The supermarket strikes that have plagued Southern California soon could be replayed in the Valley.
Contracts for about 15,000 Safeway and Fry’s workers in Arizona expire after midnight Oct. 26.
At issue are health care premiums and coverage, shoring up the pension pot and a pay raise. A couple of preliminary sessions have been held, but talks to forge a new contract and avert a walkout start in earnest Monday.
"The meetings are not going well," said Mike Vespoli, spokesman for United Food and Commercial Workers Local 99.
Vespoli said the union is gearing up for a walkout but hoping the preparations prove unnecessary.
Even if Saturday night’s deadline nears without an agreement, the union would stay at the table if there is headway, Vespoli said.
Progress in California, where workers are striking Albertson’s, Safeway sibling Vons and Fry’s sibling Ralph’s, also would be a good sign, Vespoli said, since the California union is fighting over the same general issues and using the same negotiating teams as Arizona. In Arizona, only Fry’s and Safeway workers are unionized. Albertson’s and Bashas’ are not, and those stores wouldn’t be affected by union actions.

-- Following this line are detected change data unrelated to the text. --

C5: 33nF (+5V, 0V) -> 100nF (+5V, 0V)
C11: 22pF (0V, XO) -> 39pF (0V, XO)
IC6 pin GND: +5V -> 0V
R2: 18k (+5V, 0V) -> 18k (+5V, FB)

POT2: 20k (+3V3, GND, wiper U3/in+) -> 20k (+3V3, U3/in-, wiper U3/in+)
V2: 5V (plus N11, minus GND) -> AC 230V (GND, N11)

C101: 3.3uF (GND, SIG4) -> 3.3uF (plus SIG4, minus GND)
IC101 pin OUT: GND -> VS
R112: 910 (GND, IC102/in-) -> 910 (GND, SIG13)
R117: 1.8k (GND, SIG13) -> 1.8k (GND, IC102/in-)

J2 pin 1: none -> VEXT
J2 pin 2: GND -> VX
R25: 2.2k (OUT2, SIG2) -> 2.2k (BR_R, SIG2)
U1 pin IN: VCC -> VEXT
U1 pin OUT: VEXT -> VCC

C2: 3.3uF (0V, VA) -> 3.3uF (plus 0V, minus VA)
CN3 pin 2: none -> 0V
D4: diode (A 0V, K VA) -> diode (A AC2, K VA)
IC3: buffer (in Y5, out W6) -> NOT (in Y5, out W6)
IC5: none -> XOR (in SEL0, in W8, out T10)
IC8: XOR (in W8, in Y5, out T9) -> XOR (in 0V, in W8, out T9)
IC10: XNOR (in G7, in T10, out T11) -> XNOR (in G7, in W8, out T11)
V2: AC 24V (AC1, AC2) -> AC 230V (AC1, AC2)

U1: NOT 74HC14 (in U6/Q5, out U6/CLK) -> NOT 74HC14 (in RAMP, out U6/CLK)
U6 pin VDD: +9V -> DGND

The supermarkets want union workers, who currently don’t pay any premiums for health care coverage, to pay part of the monthly cost, said Jim Nygren, Fry’s spokesman. The supermarkets also want to limit eligibility to those who work at least 130 hours a month, instead of the 80 hours that now qualify parttimers for full health care coverage.
Nygren said the supermarkets can’t compete with the non-unionized grocery sellers without cutting some expenses.
"No one can continue to absorb the spiraling cost of health care," Nygren said.
Pension funds also have shrunk because of the sagging stock market.
Nygren said that is a national problem that has touched companies in all industries.
Vespoli agreed the economy is to blame, but the union is asking the grocery chains to infuse enough money now to bring the pension funds’ capacity up to pre-recession levels.